*TAREA ASIGNADA 1*:
Explica, según el texto sobre el Paro plurinacional, por qué exigir la renuncia de Giammattei y Consuelo Porras no es una demanda menor. Responde en una a tres oraciones.
*TAREA ASIGNADA 2*:
¿Qué aspectos de 2015 replica el momento actual, según el texto sobre el Paro plurinacional?
*TAREA ASIGNADA 3*:
Reescribe el fragmento del texto sobre el Paro plurinacional comprendido entre "Pero no es la" y "Paro Plurinacional Permanente.", ambos incluidos, y cambia "indignación" por "rabia".

═════ EXTRACTO DEL DOCUMENTO

Paro plurinacional permanente

Aunque al final del día Giammattei y Consuelo Porras continúan en sus puestos, la reciente jornada de Paro plurinacional no pasa desapercibida: libera energías, rompe una peligrosa pendiente de frustración e inhibición colectiva. La victoria, hoy, es interrumpir el silencio.

El paro reta este Estado y este ejercicio del poder, y resitúa a los sectores populares como sujetos decisores, en momentos de exclusión extrema, tanto social como política.

Las movilizaciones reconocen sujetos y voces diversas, que se articulan -más allá de las demandas concretas- en el espacio físico de las calles y el espacio virtual de los ideales comunes. Las historias, formas de acción y demandas diferenciadas (sobre todo en el largo plazo) pasan a un segundo plano, al menos por un momento. La utopía de la articulación no está cerca, pero hoy dejó de alejarse mientras caminamos.

Nuevas generaciones multiplican espacios de resistencia y aportan otras subjetividades políticas. Sin estas nuevas voces, piernas, brazos y mentes de la juventud, no se entiende la profundidad e intensidad de las movilizaciones, y el nuevo ciclo de lucha que se abre, por lo menos desde septiembre de 2017 y con más fuerza en marzo (movimiento de jóvenes feministas) y noviembre de 2020. Aunque el momento actual replica aspectos de 2015 (movilizaciones interclasistas, tensiones Estados Unidos-gobierno), las nuevas actorías generacionales (juventud) y sociales (los pueblos en demanda de autonomía) indican un camino propio.

Los pueblos originarios convocan, coordinan y articulan sin imponer, sin estridencias, sin protagonismos, con la legitimidad de la organización colectiva y la presencia histórica. Es pronto para decirlo, pero nos retan a formas de organización y representación horizontales, dialogantes, no permanentes ni burocratizadas.

Una demanda central exige la renuncia de Giammattei y Consuelo Porras. No es una demanda menor: ataca operadores hoy claves para el pacto de corruptos y articuladores de intereses poderosos: internacionales (transnacionales), cámaras empresariales, ejército, iglesias evangélicias, economía emergente y economía criminal.

Pero no es la única demanda. Explícita o implícitamente, el paro articula muchas convocatorias: la memoria, el territorio, la justicia, la dignidad, la diversidad sexual, la voz de los sin voz, la salud, la alimentación y, sobre todo el Estado Plurinacional y Antipatriarcal, que es objetivo e instrumento para reconstruir una comunidad (no esta farsa de país y esta unidad de los poderosos) justa y solidaria.

La indignación debe encontrar cauces de expresión. Con distintas formas, ritmos y momentos, con avances y retrocesos, estamos en Paro Plurinacional Permanente.

Andrés Cabanas, 29 de julio de 2021.

══════════
═════ EXTRACTOS DE DATOS

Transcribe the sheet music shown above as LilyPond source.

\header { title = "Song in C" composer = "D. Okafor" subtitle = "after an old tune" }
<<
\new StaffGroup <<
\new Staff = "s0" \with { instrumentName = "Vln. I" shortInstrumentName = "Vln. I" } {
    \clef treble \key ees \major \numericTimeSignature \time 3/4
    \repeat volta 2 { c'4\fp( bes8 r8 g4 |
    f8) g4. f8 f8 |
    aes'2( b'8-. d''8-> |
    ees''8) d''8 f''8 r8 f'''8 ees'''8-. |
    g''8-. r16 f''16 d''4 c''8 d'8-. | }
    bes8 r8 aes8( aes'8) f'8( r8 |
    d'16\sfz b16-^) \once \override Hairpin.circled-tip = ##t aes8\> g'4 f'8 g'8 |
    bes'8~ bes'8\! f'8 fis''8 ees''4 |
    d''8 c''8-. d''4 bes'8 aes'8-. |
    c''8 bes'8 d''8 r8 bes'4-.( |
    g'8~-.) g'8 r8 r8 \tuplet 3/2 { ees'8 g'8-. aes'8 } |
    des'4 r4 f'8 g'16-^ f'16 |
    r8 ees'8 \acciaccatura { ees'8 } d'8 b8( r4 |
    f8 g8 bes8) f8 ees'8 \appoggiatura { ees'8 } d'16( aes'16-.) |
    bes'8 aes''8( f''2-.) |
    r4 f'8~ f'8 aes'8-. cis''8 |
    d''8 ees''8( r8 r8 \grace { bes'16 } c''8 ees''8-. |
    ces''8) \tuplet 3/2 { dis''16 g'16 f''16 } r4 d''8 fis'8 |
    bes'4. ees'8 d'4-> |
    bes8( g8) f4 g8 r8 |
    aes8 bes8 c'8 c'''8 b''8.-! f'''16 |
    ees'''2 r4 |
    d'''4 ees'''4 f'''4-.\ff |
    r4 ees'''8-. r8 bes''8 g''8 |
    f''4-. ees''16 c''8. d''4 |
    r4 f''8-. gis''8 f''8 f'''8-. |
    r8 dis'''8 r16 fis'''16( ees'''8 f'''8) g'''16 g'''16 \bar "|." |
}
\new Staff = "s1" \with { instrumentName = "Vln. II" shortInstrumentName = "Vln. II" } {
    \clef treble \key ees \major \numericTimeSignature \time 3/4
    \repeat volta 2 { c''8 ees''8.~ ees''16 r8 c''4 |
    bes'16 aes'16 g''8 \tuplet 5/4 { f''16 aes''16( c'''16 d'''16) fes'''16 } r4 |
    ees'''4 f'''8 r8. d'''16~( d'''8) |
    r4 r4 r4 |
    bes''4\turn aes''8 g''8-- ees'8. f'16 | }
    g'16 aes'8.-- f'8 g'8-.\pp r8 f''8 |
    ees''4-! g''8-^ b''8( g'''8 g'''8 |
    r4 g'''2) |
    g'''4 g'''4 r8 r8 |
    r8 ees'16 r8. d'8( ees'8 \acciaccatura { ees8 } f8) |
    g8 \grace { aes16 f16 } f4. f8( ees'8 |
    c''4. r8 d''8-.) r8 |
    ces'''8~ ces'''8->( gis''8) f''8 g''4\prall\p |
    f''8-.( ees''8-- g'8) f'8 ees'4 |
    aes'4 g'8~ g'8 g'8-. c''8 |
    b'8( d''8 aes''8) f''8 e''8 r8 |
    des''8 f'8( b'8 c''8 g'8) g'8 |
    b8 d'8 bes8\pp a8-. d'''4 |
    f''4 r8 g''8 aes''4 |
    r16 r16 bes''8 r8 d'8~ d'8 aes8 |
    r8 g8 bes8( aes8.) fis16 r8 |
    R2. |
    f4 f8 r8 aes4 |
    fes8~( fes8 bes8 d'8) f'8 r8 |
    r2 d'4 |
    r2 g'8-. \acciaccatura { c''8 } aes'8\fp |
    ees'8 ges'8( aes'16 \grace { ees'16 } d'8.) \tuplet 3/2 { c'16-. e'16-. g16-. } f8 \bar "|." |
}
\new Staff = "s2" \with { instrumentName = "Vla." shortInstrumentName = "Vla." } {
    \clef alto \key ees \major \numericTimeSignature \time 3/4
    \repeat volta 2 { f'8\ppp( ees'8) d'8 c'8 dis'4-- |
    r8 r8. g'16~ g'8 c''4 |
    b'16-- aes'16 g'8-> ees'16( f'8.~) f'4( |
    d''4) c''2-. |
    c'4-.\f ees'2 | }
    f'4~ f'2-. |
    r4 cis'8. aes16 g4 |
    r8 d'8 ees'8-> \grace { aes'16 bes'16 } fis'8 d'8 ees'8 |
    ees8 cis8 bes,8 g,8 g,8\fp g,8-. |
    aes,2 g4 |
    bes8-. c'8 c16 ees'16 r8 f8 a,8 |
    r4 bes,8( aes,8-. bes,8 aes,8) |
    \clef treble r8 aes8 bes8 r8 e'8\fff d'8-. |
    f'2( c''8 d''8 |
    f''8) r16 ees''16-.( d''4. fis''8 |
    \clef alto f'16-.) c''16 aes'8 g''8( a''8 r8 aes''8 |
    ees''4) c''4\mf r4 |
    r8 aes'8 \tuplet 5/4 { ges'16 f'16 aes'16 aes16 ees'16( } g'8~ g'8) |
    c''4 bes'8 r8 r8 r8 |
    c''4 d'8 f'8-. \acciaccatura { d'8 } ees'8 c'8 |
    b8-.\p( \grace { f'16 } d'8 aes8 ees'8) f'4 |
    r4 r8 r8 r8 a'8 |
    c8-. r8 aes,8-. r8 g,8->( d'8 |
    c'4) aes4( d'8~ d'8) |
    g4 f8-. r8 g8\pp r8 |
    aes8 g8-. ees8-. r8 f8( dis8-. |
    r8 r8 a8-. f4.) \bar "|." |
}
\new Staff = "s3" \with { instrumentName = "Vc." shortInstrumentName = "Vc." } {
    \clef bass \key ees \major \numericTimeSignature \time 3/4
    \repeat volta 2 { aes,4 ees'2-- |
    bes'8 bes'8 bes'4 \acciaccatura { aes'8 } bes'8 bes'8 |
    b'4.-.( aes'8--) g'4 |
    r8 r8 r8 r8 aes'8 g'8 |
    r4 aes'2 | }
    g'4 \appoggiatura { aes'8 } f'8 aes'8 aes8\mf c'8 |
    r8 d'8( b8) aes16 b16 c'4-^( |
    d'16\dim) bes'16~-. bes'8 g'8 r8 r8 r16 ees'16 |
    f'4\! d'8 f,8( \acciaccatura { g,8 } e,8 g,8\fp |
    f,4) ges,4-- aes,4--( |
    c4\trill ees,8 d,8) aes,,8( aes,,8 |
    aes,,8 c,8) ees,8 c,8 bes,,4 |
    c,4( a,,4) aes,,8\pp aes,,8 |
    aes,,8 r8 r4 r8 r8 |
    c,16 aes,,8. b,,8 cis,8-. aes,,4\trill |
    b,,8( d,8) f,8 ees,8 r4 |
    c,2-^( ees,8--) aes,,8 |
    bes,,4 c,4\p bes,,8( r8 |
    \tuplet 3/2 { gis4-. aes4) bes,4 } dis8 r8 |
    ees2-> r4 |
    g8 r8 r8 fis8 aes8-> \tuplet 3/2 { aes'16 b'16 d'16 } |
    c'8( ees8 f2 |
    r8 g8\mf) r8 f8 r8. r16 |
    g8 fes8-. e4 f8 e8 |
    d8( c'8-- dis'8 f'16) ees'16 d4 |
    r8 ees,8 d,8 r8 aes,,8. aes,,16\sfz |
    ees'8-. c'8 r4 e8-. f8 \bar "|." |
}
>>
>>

══════════

*RESULTADO DEL EJERCICIO 1*:
No es una demanda menor porque ataca a operadores que hoy son claves para el pacto de corruptos. También son articuladores de intereses poderosos: internacionales (transnacionales), cámaras empresariales, ejército, iglesias evangélicas, economía emergente y economía criminal.

*RESULTADO DEL EJERCICIO 2*:
Replica las movilizaciones interclasistas y las tensiones entre Estados Unidos y el gobierno.

*RESULTADO DEL EJERCICIO 3*:
Pero no es la única demanda. Explícita o implícitamente, el paro articula muchas convocatorias: la memoria, el territorio, la justicia, la dignidad, la diversidad sexual, la voz de los sin voz, la salud, la alimentación y, sobre todo el Estado Plurinacional y Antipatriarcal, que es objetivo e instrumento para reconstruir una comunidad (no esta farsa de país y esta unidad de los poderosos) justa y solidaria.

La rabia debe encontrar cauces de expresión. Con distintas formas, ritmos y momentos, con avances y retrocesos, estamos en Paro Plurinacional Permanente.